4. Led displays number 1. That’s the current selected slot in memory.
5. Push the programming button to select a different programming slot for your new key.
6. Touch the new key to the socket.
7. The number on led display blinks, indicating ready to program.
8. Touch again the new key to confirm registration to memory.
9. If successfully registered the display stops blinking.
10. After 5 seconds, the program exits from programming mode.
The programming procedure to register a new key is displayed schematically on figure 3.
If you wish to enroll additional keys, you can jump directly from step 9 to step 5. You have the flexibility to revisit these steps as many times as needed.
In the event that, following step 7, you realize you’ve chosen an incorrect slot number and wish to retain that key, you have two options. You can either press the programming button, causing the slot number to increment by one while leaving the memory unchanged, or you can simply wait for 5 seconds. When you press the button, the slot number increases without altering the memory contents. Waiting for 5 seconds will result in exiting the programming mode, with no changes registered in the memory. In essence, during any programming step, you can opt to wait for 5 seconds to exit the programming mode.
To remove a previously registered key, you can employ a similar procedure, but solely with the master key. Essentially, it resembles the process of enrolling the master key into the memory slot you intend to erase. This procedure is visually outlined in Figure 4.
During the programming mode, access to the door is exclusively granted by pressing the OPEN button. Additionally, since both iButton sockets are connected in parallel, it is advisable to avoid simultaneous contact with keys in both sockets.

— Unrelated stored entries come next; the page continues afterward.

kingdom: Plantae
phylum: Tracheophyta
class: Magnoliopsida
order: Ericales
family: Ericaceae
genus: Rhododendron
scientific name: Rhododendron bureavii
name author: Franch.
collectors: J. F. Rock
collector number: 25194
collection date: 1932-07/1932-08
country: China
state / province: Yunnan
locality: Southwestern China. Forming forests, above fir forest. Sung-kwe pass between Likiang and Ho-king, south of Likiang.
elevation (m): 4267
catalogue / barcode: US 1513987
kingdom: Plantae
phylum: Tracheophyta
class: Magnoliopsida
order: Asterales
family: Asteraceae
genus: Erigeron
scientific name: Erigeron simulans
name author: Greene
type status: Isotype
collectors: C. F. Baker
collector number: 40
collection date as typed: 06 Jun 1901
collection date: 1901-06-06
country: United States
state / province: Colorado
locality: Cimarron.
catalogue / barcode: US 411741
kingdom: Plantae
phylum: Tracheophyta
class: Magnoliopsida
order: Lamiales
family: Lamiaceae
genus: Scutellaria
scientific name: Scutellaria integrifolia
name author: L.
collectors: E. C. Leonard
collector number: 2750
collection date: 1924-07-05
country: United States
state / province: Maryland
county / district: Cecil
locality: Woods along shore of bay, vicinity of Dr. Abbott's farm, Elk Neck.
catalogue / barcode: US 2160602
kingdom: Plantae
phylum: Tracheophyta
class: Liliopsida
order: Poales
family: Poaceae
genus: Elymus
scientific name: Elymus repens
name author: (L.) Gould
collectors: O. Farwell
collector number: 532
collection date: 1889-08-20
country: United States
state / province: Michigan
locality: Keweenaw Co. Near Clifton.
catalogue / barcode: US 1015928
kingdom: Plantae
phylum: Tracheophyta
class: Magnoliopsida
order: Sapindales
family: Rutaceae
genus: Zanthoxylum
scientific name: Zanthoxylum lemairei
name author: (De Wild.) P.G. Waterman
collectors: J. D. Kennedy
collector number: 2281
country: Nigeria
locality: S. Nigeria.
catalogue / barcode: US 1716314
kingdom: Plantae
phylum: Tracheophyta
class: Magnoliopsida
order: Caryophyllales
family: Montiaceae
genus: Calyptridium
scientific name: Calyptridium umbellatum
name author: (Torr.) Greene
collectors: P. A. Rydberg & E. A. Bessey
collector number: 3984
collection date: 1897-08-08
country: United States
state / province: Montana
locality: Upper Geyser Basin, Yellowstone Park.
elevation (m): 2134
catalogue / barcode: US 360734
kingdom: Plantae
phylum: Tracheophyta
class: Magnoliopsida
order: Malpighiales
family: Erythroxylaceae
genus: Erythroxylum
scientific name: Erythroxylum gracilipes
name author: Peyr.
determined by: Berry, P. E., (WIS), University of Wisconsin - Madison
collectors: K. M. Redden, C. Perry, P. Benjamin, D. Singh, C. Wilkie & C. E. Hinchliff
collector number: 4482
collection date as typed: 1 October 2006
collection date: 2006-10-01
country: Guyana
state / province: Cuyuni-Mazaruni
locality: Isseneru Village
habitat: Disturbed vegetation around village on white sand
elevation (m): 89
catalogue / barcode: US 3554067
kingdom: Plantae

The serial number of the master key is stored in the program memory of the MCU, commencing at memory address 2FDH. This serial number spans 8 bytes and must precisely match the one imprinted on the top of the iButton case, read from left to right. At memory address 2FDH, the control byte is registered, followed by the next six bytes at addresses 2FEH to 303H, starting with the most significant byte. Lastly, the family code byte is stored at address 304H. For instance, a complete serial code should exhibit the following format: 67 00 00 02 D6 85 26 01.
The software block diagram is illustrated in Figure 5. The program initiation involves an inquiry to ascertain if a key has been inserted. If a key is detected, it proceeds to read the internal serial number. The subsequent step involves verifying whether this is the master key or another key already recorded in the memory. If the key is authenticated, access to the door is granted. Furthermore, the program monitors the OPEN push button, and if it’s pressed, the door opens.
The programming mode encompasses two distinct subprograms: PROGT and PROGS, both of which are visually depicted in Figure 6. The first subprogram, PROGT, is invoked during the programming phase when the serial number is read, while the second subprogram, PROGS, is activated when the programming button is pressed. The process of programming a new key unfolds across three phases.
Initiating the programming mode is initiated by pressing the programming button. In this state, the LED displays “P,” and the system proceeds to verify the entered key’s serial number to determine if it corresponds to the master key, which is a prerequisite for advancing through the programming steps.
If the entered key is indeed the master key, the program advances to phase 2. At this point, the LED displays the number of the currently selected memory slot, which can be changed by pressing the programming button. If we touch the key again, it is registered in memory, and the program transitions to phase 3. Registering another key similarly propels us back to phase 2. By simply pressing the button, we transition to phase 2 without registering any keys.
In the event that no action is taken for a period of 5 seconds, the program exits the programming mode. It’s important to note that while the block diagrams in Figures 5 and 6 are simplified, they offer a comprehensive overview of the program’s functionality.
The extensibility of this program to meet specific requirements is at your discretion, as it is open source and can be tailored to suit your particular needs.